À la tribune de la 114e Conférence internationale du Travail, le ministre guinéen de l’Emploi, du Travail et de la Protection sociale, Mory Condé, a dressé un tableau ambitieux des réformes en cours en Guinée. Dialogue social, extension de la couverture sociale, assurance chômage, assurance maladie obligatoire, contenu local : le ministre a aligné les annonces, assurant que « nos politiques publiques n’ont jamais été aussi alignées avec les standards internationaux ».
Face aux délégués du monde entier, Mory Condé a placé le dialogue social au cœur de la stratégie gouvernementale. « La conférence discute cette année d’un sujet fondamental : gérer le changement grâce à un dialogue social inclusif. Pour la Guinée, le dialogue social n’est pas un concept théorique, il est le pilier de notre transition et de notre stabilité.
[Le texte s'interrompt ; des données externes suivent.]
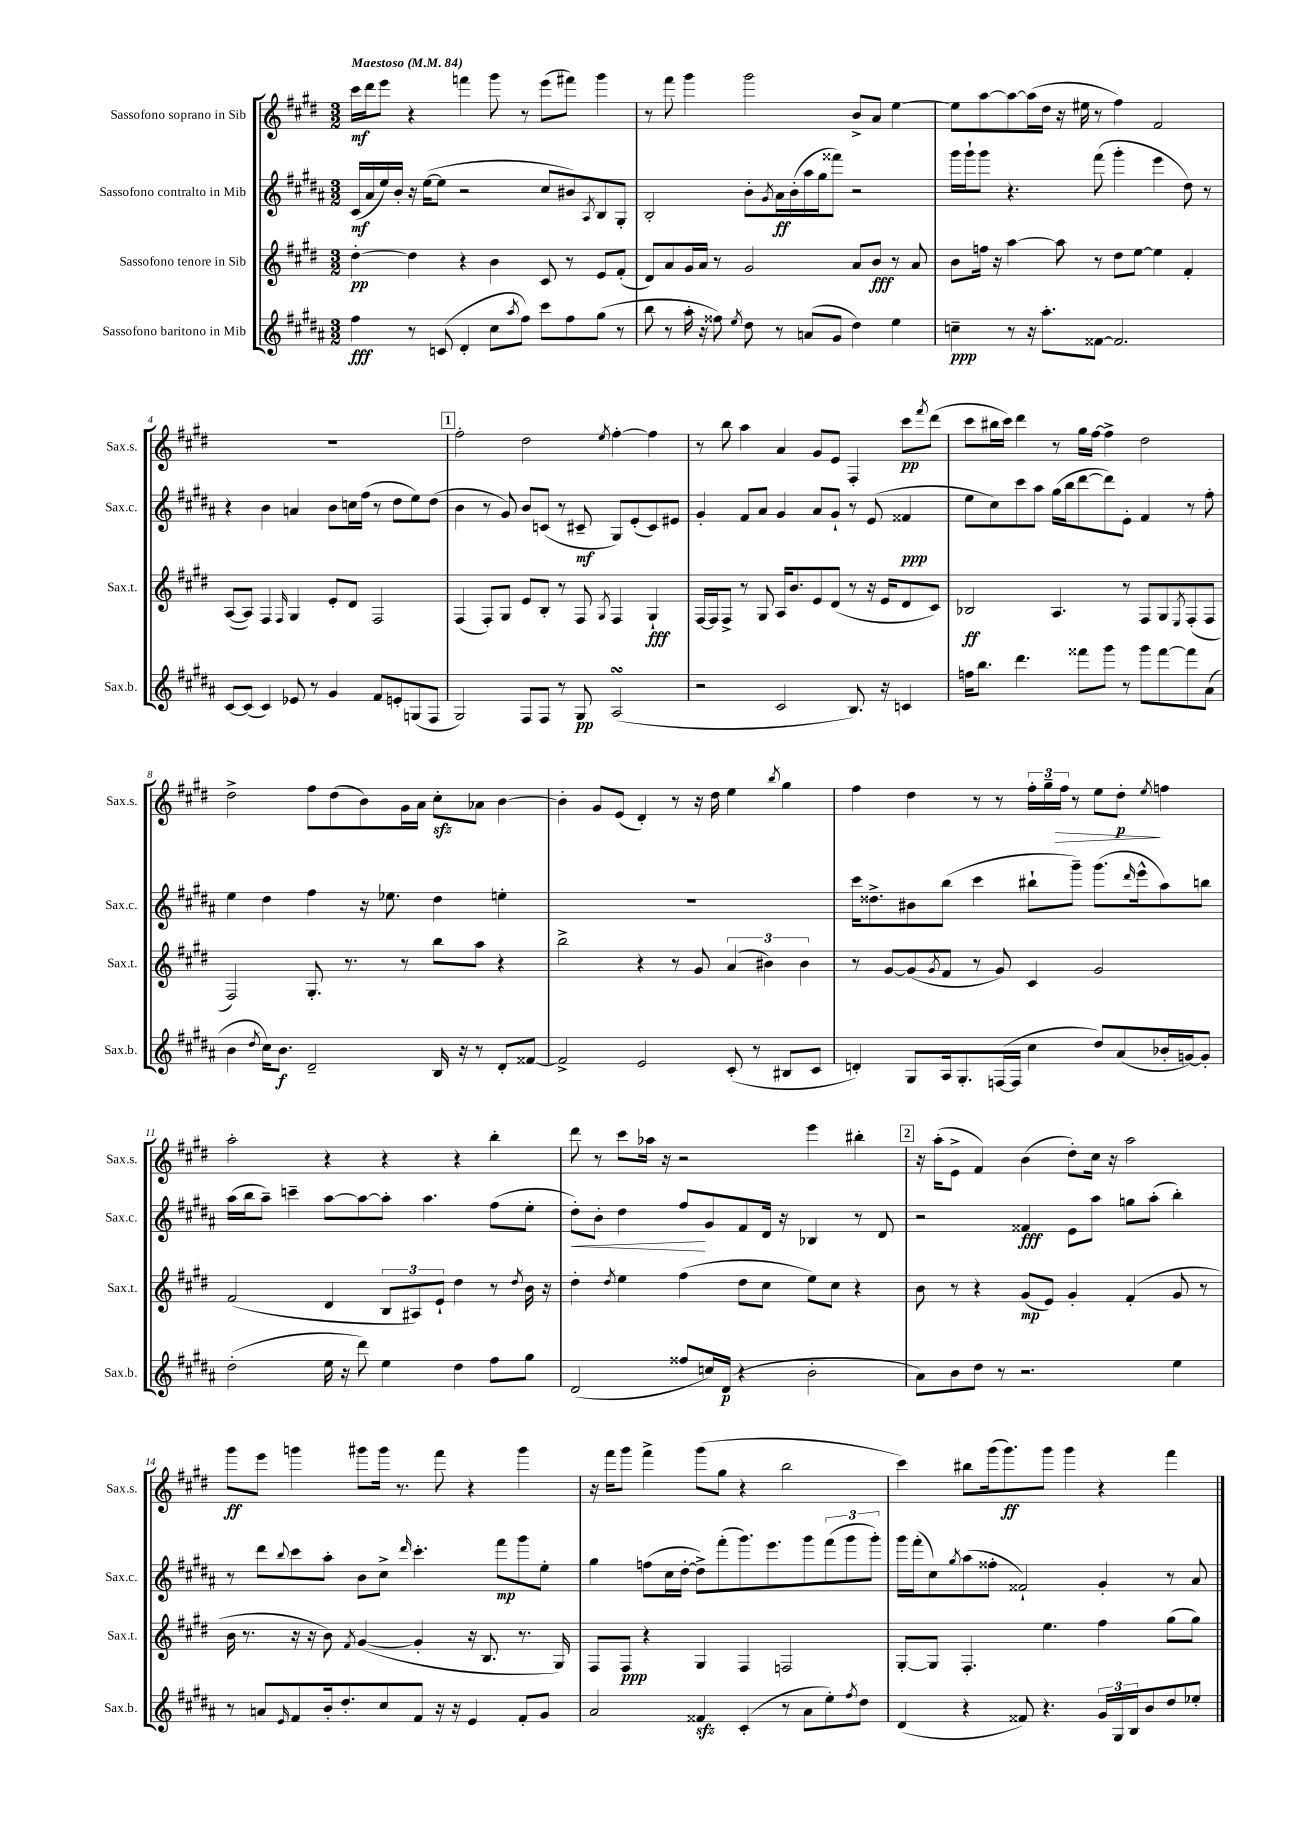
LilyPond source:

<<
\new StaffGroup <<
\new Staff = "s0" \with { instrumentName = "Sassofono soprano in Sib" shortInstrumentName = "Sax.s." } {
    \clef treble \key e \major \numericTimeSignature \time 3/2 \tempo "Maestoso" 4 = 84
    cis'''16\mf dis'''16 e'''8 r4 f'''4 gis'''8 r8 e'''8( fis'''8) gis'''4 |
    r8 fis'''8 gis'''4 gis'''2 b'8-> a'8 e''4~ |
    e''8 a''8~ a''8~ a''16( dis''16 r16 eis''16 r8 fis''4) fis'2 |
    R1. |
    \mark \markup { \box "1" } fis''2-. dis''2 \acciaccatura { e''8 } fis''4~-. fis''4 |
    r8 b''8 a''4 a'4 gis'8 e'8 fis4-. cis'''8\pp \acciaccatura { fis'''8 } dis'''8( |
    cis'''8 bis''16 cis'''16) dis'''4 r8 gis''16 fis''16~ fis''4-> dis''2 |
    dis''2-> fis''8 dis''8( b'8) gis'16 a'16 cis''8-.\sfz aes'8 b'4~ |
    b'4-. gis'8 e'8( dis'4-.) r8 r16 dis''16 e''4 \acciaccatura { b''8 } gis''4 |
    fis''4 dis''4 r8 r8 \tuplet 3/2 { fis''16-. gis''16-- fis''16\> } r8 e''8 dis''8-.\p\! \acciaccatura { e''8 } f''4 |
    a''2-. r4 r4 r4 b''4-. |
    dis'''8 r8 cis'''8 aes''16 r16 r2 e'''4 bis''4-. |
    \mark \markup { \box "2" } r16 a''16-.( e'8-> fis'4) b'4( dis''8-.) cis''16 r16 a''2 |
    gis'''8\ff e'''8 g'''4 gis'''8 gis'''16 r8. fis'''8 r4 gis'''4 |
    r16 fis'''16 gis'''8 fis'''4-> gis'''8( gis''8 r4 b''2 |
    cis'''4) bis''8 gis'''16( gis'''8.\ff) gis'''8 gis'''4 r4 fis'''4 \bar "|." |
}
\new Staff = "s1" \with { instrumentName = "Sassofono contralto in Mib" shortInstrumentName = "Sax.c." } {
    \clef treble \key b \major \numericTimeSignature \time 3/2
    cis'16\mf( ais'16 e''16) b'16-. r16 e''16~( e''8 r2 cis''8 bis'8) \acciaccatura { ais8 } b8 gis8-. |
    b2-. b'8-. \acciaccatura { gis'8 } ais'16\ff b'16-.( ais''16 gis''16 fisis'''8) r2 |
    gis'''16 gis'''16-! gis'''8 r4. fis'''8( gis'''4-. e'''4 dis''8) r8 |
    r4 b'4 a'4 b'8 c''16 fis''16( r8 dis''8 e''8) dis''8( |
    \mark \markup { \box "1" } b'4 r8 gis'8) b'8 c'8( r8 cis'8--\mf gis8) e'8-.( cis'8) eis'8 |
    gis'4-. fis'8 ais'8 gis'4 ais'8 gis'8-! r8 e'8( fisis'4\ppp |
    e''8 cis''8) cis'''8 ais''8 gis''16( b''16 dis'''8~ dis'''8) e'8-. fis'4 r8 fis''8-. |
    e''4 dis''4 fis''4 r16 ees''8. dis''4 e''4-. |
    R1. |
    cis'''16 disis''8.-> bis'8 b''8( cis'''4 bis''8-! gis'''8--) gis'''8.( \grace { dis'''16 } e'''16-^ ais''8) b''8 |
    ais''16( b''16 ais''8--) c'''4-- ais''8~ ais''8~ ais''8-. ais''4. fis''8( e''8-. |
    dis''8-.\<) b'8-. dis''4 fis''8\! gis'8 fis'8 dis'16 r16 bes4 r8 dis'8 |
    \mark \markup { \box "2" } r2 fisis'4\fff e'8 ais''8 g''8 ais''8-.( b''4-.) |
    r8 dis'''8 \appoggiatura { b''8 } cis'''8 ais''8-. b'8 cis''8-> \grace { dis'''16 } cis'''4.-. fis'''8\mp gis'''8 e''8-. |
    gis''4 f''8( cis''16 dis''16~-. dis''8->) fis'''8-.( gis'''8.) e'''8. gis'''8 \tuplet 3/2 { fis'''8( gis'''8 gis'''8-.) } |
    gis'''16 fis'''16-.( cis''8) \acciaccatura { gis''8 } ais''8( fisis''8-. fisis'2-!) gis'4-. r8 ais'8 \bar "|." |
}
\new Staff = "s2" \with { instrumentName = "Sassofono tenore in Sib" shortInstrumentName = "Sax.t." } {
    \clef treble \key e \major \numericTimeSignature \time 3/2
    dis''4~-.\pp dis''4 r4 b'4 cis'8 r8 e'8 fis'8-.( |
    dis'8) a'8 gis'16 a'16 r8 gis'2 a'8 b'8\fff r8 a'8 |
    b'8 f''16 r16 a''4~ a''8 r8 dis''8 e''8~ e''4 fis'4-. |
    a8~( a8) fis4 \grace { fis16 } gis4 e'8-. dis'8 fis2 |
    \mark \markup { \box "1" } fis4( fis8-.) gis8 e'8 b8-. r8 fis8 \acciaccatura { gis8 } fis4 gis4-!\fff |
    fis16~ fis16 fis8-> r8 gis8 a16 b'8. e'8 dis'8( r8 r16 e'16 dis'8 cis'8) |
    bes2\ff a4. r8 fis8 gis8 \acciaccatura { e8 } fis8-.( fis8 |
    fis2) gis8.-. r8. r8 b''8 a''8 r4 |
    b''2-> r4 r8 gis'8 \tuplet 3/2 { a'4( bis'4) bis'4 } |
    r8 gis'8~ gis'8( \acciaccatura { gis'8 } fis'8 r8 gis'8) cis'4 gis'2 |
    fis'2( dis'4 \tuplet 3/2 { b8 ais8) e'8-! } dis''4 r8 \acciaccatura { dis''8 } b'16 r16 |
    dis''4-. \acciaccatura { dis''8 } e''4 fis''4( dis''8 cis''8 e''8) cis''8 r4 |
    \mark \markup { \box "2" } b'8 r8 r4 gis'8\mp( e'8) gis'4-. fis'4-.( gis'8 r8 |
    b'16 r8. r16 r16 b'8) \acciaccatura { fis'8 } gis'4~( gis'4-. r16 b8. r8. gis16) |
    fis8 fis8\ppp r4 gis4 fis4 f2 |
    gis8~-. gis8 fis4.-. e''4. fis''4 gis''8( gis''8) \bar "|." |
}
\new Staff = "s3" \with { instrumentName = "Sassofono baritono in Mib" shortInstrumentName = "Sax.b." } {
    \clef treble \key b \major \numericTimeSignature \time 3/2
    fis''4\fff r8 c'8( dis'4-. cis''8 \acciaccatura { ais''8 } fis''8) cis'''8 fis''8 gis''8( r8 |
    b''8 r8 ais''16-. r16 fisis''8) \acciaccatura { e''8 } dis''8 r8 a'8( gis'8 dis''4) e''4 |
    c''4--\ppp r8 r16 ais''8.-. fisis'8~ fisis'2. |
    cis'8~ cis'8( cis'4) ees'8 r8 gis'4 fis'8 e'8-. g8( fis8 |
    \mark \markup { \box "1" } gis2) fis8 fis8 r8 gis8\pp ais2\turn( |
    r2 cis'2 b8.) r16 c'4 |
    f''16 b''8. dis'''4. fisis'''8 gis'''8 r8 gis'''8 fisis'''8~ fisis'''8 ais'8( |
    b'4 \acciaccatura { dis''8 } cis''16) b'8.\f dis'2-- b16 r16 r8 dis'8-. fisis'8~ |
    fisis'2-> e'2 cis'8-.( r8 bis8 cis'8 |
    d'4-.) gis8 ais16 gis8.-. f16~( f16 cis''4 dis''8) ais'8( bes'16-. g'16~) g'8-. |
    dis''2-.( e''16 r16 dis'''8) e''4 dis''4 fis''8 gis''8 |
    dis'2( fisis''8 c''16) dis'16\p( r4 b'2-. |
    \mark \markup { \box "2" } ais'8) b'8 dis''8 r8 r2. e''4 |
    r8 a'8 \grace { e'16 } fis'8 b'16-. dis''8.-. cis''8 fis'8 r16 r16 e'4 fis'8-. gis'8 |
    ais'2 fisis'4\sfz cis'4-.( r8 ais'8 e''8-.) \acciaccatura { fis''8 } dis''8 |
    dis'4( r4 fisis'8) r4. \tuplet 3/2 { gis'16 gis16 b16 } b'8 dis''8 ees''8-. \bar "|." |
}
>>
>>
Face aux défis économiques et à la nécessaire modernisation de notre marché du travail, nous avons fait le choix de la concertation tripartite », a-t-il déclaré.
La protection sociale érigée en « priorité nationale »
Le ministre a ensuite déroulé une série d’annonces sociales de grande ampleur. « La protection sociale demeure un pilier essentiel de nos stratégies nationales de développement. Nous avons fait de la protection sociale une priorité nationale. Notre ambition est de construire un système de protection sociale plus inclusif, plus efficace et mieux adapté aux défis du futur », a-t-il affirmé.
Première mesure phare : l’extension progressive de la couverture sociale au secteur informel et aux professions libérales, « qui représentent la majorité de nos concitoyens », a-t-il précisé. Une inclusion de taille dans un pays où le travail informel constitue l’essentiel de l’activité économique.
Deuxième annonce : la mise en place d’une assurance chômage et d’une assurance maladie obligatoire. « Nous travaillons à la mise en place d’une assurance chômage, à la mise en place de l’assurance maladie obligatoire et à la modernisation de nos institutions de protection sociale, la CNSS et la CNPS, afin de garantir des pensions dignes », a indiqué Mory Condé.
Troisième disposition dévoilée : la création d’un fonds de soutien destiné aux personnes vivant avec un handicap, intégré au nouveau Code du travail en préparation. « Nous mettrons en place des fonds de soutien pour les personnes vivant avec un handicap. Ce fonds est consacré dans le nouveau Code du travail en cours de préparation », a-t-il souligné.
Simandou et contenu local : « la croissance doit se traduire par des emplois décents »
Sur le volet économique, le ministre a inscrit son propos dans la perspective de l’exploitation du gisement de Simandou. « La Guinée est à l’aube d’une transformation économique majeure avec le démarrage des grands projets miniers, notamment Simandou. Notre credo est clair : la croissance doit se traduire par des emplois décents pour les Guinéens. Nous mettons un point d’honneur à appliquer strictement les règles du contenu local. Il ne s’agit pas seulement de contrats, mais de transferts de compétences et de création de valeur sur nos territoires », a-t-il affirmé.
Un discours offensif sur le papier. Reste à le traduire en actes dans un pays où le chômage des jeunes et la précarité de l’emploi demeurent des défis structurels majeurs. Le ministre en a d’ailleurs convenu : « Le chemin vers un travail décent pour tous en Guinée est pavé de défis. »
Un appel à l’OIT pour le financement de la protection sociale en Afrique
Mory Condé a conclu son intervention en sollicitant l’appui de l’Organisation internationale du Travail. « L’OIT est pour nous un partenaire stratégique et nous appelons à une coopération renforcée pour le financement de la protection sociale en Afrique », a-t-il fait savoir.